***** Records supplied *****

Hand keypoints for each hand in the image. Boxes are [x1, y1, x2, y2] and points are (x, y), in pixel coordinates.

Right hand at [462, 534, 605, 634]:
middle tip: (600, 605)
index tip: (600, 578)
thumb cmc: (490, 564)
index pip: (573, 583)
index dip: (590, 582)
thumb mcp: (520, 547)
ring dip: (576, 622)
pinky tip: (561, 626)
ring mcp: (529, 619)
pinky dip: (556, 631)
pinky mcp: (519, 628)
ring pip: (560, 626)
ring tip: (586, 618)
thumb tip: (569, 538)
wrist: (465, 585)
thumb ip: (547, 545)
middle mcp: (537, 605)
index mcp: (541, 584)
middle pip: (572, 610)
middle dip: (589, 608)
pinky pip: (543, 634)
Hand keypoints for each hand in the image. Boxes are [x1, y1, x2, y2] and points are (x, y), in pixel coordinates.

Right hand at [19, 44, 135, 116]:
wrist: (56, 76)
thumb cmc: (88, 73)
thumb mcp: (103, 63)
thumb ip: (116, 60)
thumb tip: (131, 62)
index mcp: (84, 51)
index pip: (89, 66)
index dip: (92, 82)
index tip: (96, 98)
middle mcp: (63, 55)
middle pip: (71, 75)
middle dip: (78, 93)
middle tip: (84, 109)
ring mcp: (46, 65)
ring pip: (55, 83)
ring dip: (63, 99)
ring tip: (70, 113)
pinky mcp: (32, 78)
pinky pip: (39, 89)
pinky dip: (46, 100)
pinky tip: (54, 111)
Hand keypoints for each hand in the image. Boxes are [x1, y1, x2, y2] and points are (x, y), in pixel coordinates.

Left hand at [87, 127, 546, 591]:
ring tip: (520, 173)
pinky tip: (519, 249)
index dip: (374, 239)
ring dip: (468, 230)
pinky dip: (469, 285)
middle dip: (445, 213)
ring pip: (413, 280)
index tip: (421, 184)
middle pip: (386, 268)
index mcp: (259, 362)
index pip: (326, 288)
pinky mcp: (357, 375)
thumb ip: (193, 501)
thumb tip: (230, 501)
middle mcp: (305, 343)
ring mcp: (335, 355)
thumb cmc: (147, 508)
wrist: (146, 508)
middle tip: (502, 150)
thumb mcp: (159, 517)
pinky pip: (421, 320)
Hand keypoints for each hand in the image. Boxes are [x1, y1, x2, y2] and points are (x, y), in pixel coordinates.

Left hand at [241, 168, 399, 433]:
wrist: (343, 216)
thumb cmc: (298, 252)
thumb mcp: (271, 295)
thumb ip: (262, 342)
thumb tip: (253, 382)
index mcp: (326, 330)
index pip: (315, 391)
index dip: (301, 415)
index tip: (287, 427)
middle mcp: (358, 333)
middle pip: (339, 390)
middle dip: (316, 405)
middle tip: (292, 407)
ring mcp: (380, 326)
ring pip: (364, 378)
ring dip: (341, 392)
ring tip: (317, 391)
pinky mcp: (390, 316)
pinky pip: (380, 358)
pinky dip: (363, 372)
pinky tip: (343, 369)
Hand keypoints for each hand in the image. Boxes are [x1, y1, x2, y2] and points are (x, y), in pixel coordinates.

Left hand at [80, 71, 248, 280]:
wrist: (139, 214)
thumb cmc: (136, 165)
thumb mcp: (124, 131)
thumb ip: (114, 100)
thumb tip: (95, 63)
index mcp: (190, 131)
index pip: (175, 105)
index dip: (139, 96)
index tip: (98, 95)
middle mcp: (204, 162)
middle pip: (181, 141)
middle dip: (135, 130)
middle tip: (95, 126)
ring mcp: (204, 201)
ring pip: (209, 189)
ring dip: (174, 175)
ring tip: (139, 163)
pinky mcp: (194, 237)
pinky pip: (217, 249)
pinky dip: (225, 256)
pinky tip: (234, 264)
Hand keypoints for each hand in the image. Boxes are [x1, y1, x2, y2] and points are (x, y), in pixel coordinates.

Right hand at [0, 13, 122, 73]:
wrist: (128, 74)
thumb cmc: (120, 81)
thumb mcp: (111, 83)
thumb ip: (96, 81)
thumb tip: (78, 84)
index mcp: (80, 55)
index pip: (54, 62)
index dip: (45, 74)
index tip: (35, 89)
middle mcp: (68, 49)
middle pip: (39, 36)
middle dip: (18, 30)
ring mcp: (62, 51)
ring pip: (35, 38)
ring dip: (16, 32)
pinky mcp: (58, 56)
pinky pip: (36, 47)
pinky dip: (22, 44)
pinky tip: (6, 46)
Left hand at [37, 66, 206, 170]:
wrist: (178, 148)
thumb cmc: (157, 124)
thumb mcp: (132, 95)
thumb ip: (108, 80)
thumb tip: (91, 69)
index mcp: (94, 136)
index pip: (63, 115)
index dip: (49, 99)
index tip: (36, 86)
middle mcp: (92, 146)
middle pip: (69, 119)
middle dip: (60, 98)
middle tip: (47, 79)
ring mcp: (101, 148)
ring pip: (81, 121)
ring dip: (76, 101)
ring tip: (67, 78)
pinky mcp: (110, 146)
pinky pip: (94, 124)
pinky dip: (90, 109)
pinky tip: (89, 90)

*****

Instructions for the task ▸ Go through the material above and output exactly the lines from the one containing "index mcp: (190, 131)" through the one containing "thumb cmc: (157, 124)".

Answer below ▸
index mcp: (190, 131)
index pip: (175, 105)
index dip: (139, 96)
index tip: (98, 95)
middle mcp: (204, 162)
middle pip: (181, 141)
middle dip: (135, 130)
middle tip: (95, 126)
ring mcp: (204, 201)
ring pip: (209, 189)
ring dip: (174, 175)
ring tip: (139, 163)
pinky mcp: (194, 237)
pinky pip: (217, 249)
pinky dip: (225, 256)
pinky tip: (234, 264)
Hand keypoints for each hand in the image. Boxes are [x1, y1, x2, y2] and points are (x, y), in pixel coordinates.

Right hand at [0, 13, 122, 73]:
wrist: (128, 74)
thumb cmc: (120, 81)
thumb mcp: (111, 83)
thumb ip: (96, 81)
thumb tip: (78, 84)
index mcp: (80, 55)
index pip: (54, 62)
index dip: (45, 74)
index tip: (35, 89)
middle mcp: (68, 49)
middle pip: (39, 36)
middle dip: (18, 30)
ring mcp: (62, 51)
ring pip: (35, 38)
ring dip: (16, 32)
pinky mcp: (58, 56)
pinky pip: (36, 47)
pinky dip: (22, 44)
pinky tip: (6, 46)
Left hand at [37, 66, 206, 170]:
wrist: (178, 148)
thumb cmc: (157, 124)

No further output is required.